Restate each of the lines below word for word and drop every picture.

* **Images with pose keypoints**
════════════════
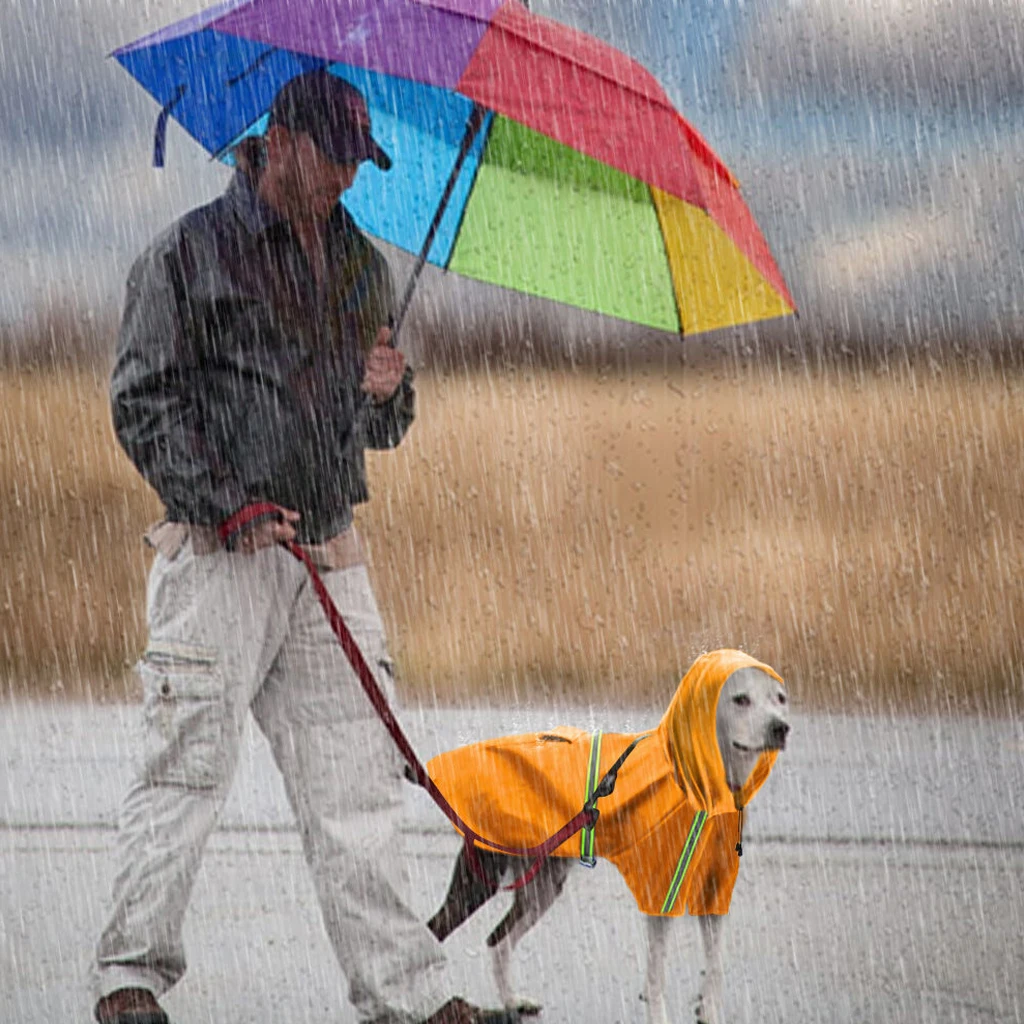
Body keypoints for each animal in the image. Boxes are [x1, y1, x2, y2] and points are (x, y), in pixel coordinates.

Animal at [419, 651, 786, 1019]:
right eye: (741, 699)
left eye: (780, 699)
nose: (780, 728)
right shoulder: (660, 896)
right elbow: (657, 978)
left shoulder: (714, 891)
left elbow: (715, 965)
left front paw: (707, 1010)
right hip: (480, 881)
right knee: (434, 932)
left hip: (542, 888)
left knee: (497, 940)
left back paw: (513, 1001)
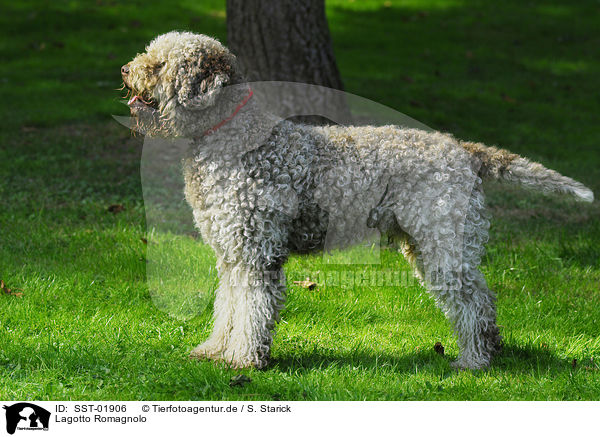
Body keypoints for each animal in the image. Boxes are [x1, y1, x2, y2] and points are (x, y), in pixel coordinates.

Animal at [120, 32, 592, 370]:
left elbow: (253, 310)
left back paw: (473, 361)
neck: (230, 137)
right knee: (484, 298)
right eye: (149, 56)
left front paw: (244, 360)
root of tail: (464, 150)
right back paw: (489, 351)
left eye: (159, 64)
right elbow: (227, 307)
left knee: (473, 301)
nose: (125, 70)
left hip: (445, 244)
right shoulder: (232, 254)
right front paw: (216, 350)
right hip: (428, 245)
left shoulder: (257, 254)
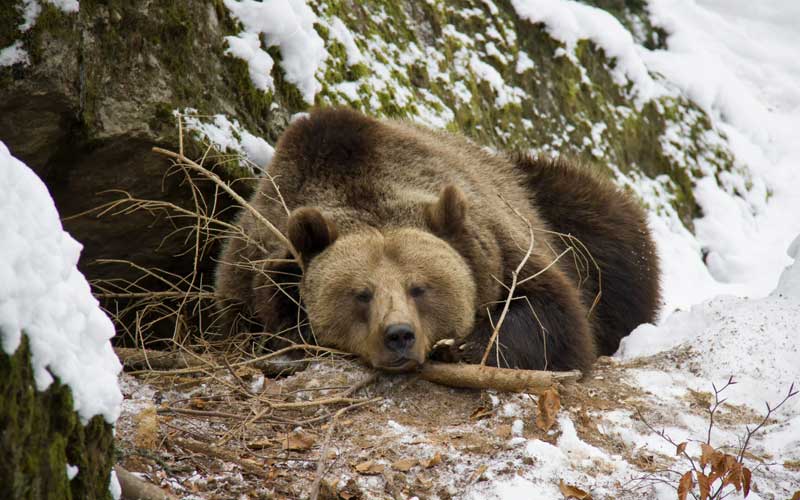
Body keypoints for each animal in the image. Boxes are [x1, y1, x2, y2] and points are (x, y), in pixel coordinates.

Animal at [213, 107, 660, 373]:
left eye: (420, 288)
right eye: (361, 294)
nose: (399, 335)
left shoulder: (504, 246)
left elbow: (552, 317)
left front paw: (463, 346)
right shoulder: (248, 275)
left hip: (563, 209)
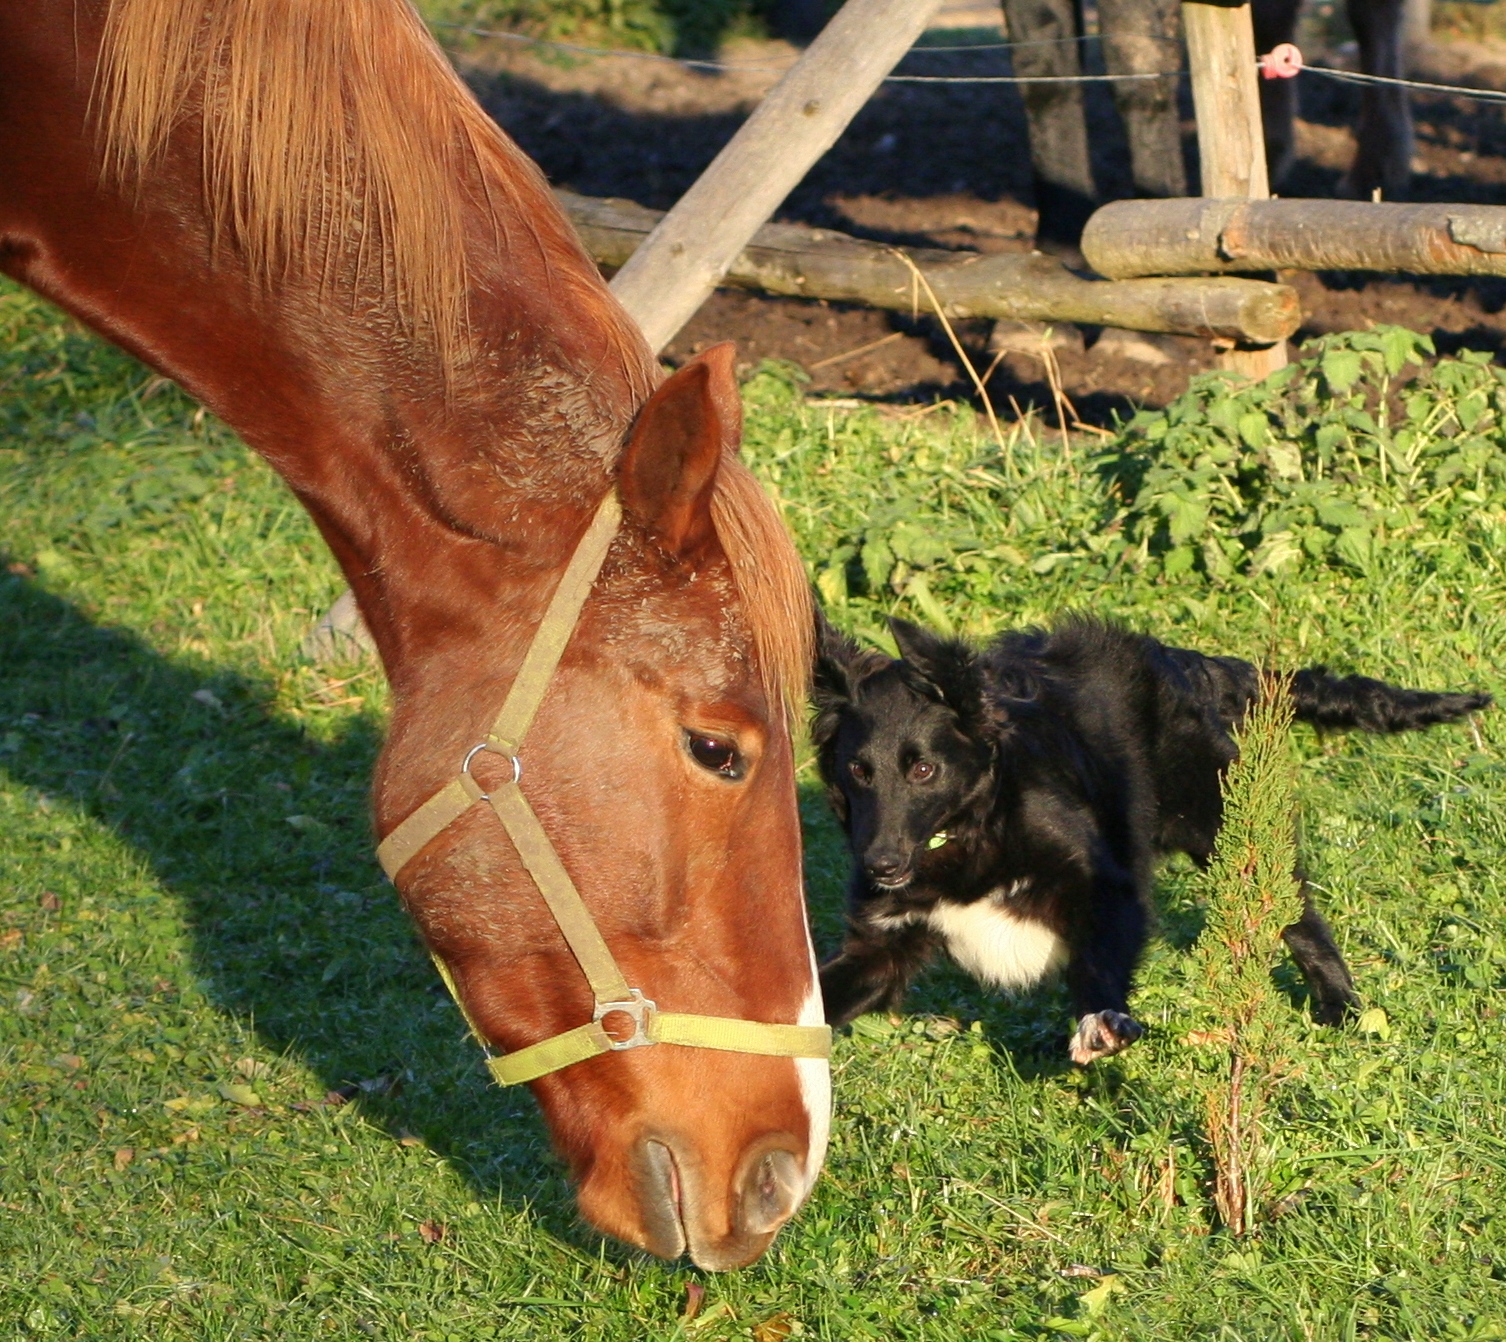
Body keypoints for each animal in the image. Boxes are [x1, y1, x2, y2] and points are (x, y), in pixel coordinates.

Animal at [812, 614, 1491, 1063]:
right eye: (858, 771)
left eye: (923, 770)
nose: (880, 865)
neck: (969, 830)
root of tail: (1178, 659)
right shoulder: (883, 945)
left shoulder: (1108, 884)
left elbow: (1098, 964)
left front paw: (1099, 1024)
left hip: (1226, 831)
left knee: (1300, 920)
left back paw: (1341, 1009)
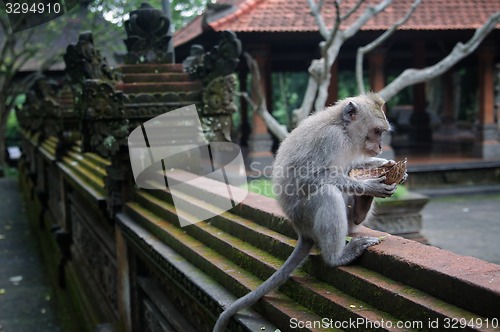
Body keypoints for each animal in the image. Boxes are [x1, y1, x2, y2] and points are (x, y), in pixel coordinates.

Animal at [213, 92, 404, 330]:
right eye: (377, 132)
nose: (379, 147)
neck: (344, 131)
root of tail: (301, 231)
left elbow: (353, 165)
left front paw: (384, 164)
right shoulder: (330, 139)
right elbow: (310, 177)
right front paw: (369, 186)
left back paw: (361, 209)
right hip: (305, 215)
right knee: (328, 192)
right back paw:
════════════════
* **EXERCISE OUTPUT**
Body keypoints for each animal in the image. Boxes are [x1, y1, x2, y2] and points are (x, y), in pixel coordinates.

Animal at [419, 651, 786, 1019]:
right eye: (741, 699)
left eye: (780, 699)
nose: (780, 728)
right shoulder: (660, 896)
right elbow: (657, 978)
left shoulder: (714, 891)
left elbow: (715, 965)
left front paw: (707, 1010)
right hip: (480, 881)
right knee: (434, 932)
left hip: (542, 888)
left knee: (497, 940)
left back paw: (513, 1001)
Body keypoints for each animal in the image. Boxes are [x1, y1, x2, y2] and points are (x, y), in pixel coordinates.

Animal at [120, 32, 592, 370]:
left elbow: (253, 310)
left back paw: (473, 361)
neck: (230, 137)
right knee: (484, 298)
right eye: (149, 56)
left front paw: (244, 360)
root of tail: (464, 150)
right back paw: (489, 351)
left eye: (159, 64)
right elbow: (227, 307)
left knee: (473, 301)
nose: (125, 70)
left hip: (445, 244)
right shoulder: (232, 254)
right front paw: (216, 350)
right hip: (428, 245)
left shoulder: (257, 254)
Body keypoints for each animal in the image. Boxes are [x1, y1, x2, y2] and points are (x, y), in pixel coordinates.

Animal at [213, 107, 660, 373]:
left eye: (420, 288)
right eye: (361, 294)
nose: (399, 335)
left shoulder: (504, 246)
left elbow: (552, 317)
left front paw: (463, 346)
right shoulder: (248, 275)
left hip: (563, 209)
Body keypoints for each animal in the image. Boxes are [x1, y1, x2, y2] and points are (x, y), in pixel coordinates.

Animal at [812, 614, 1491, 1063]:
right eye: (858, 771)
left eye: (923, 770)
nose: (880, 865)
neck: (969, 830)
root of tail: (1178, 659)
right shoulder: (883, 945)
left shoulder: (1108, 884)
left elbow: (1098, 964)
left front paw: (1099, 1024)
left hip: (1226, 831)
left knee: (1300, 920)
left back paw: (1341, 1009)
Body keypoints for each animal in the image. Boxes are [x1, y1, x2, y2] and points are (x, y), in pixel coordinates.

Animal at [213, 92, 404, 330]:
right eye: (377, 132)
nose: (379, 147)
neck: (344, 131)
root of tail: (301, 231)
left elbow: (353, 165)
left front paw: (384, 164)
right shoulder: (330, 139)
right elbow: (310, 177)
right front paw: (369, 186)
left back paw: (361, 209)
right hip: (305, 215)
right knee: (328, 192)
right back paw:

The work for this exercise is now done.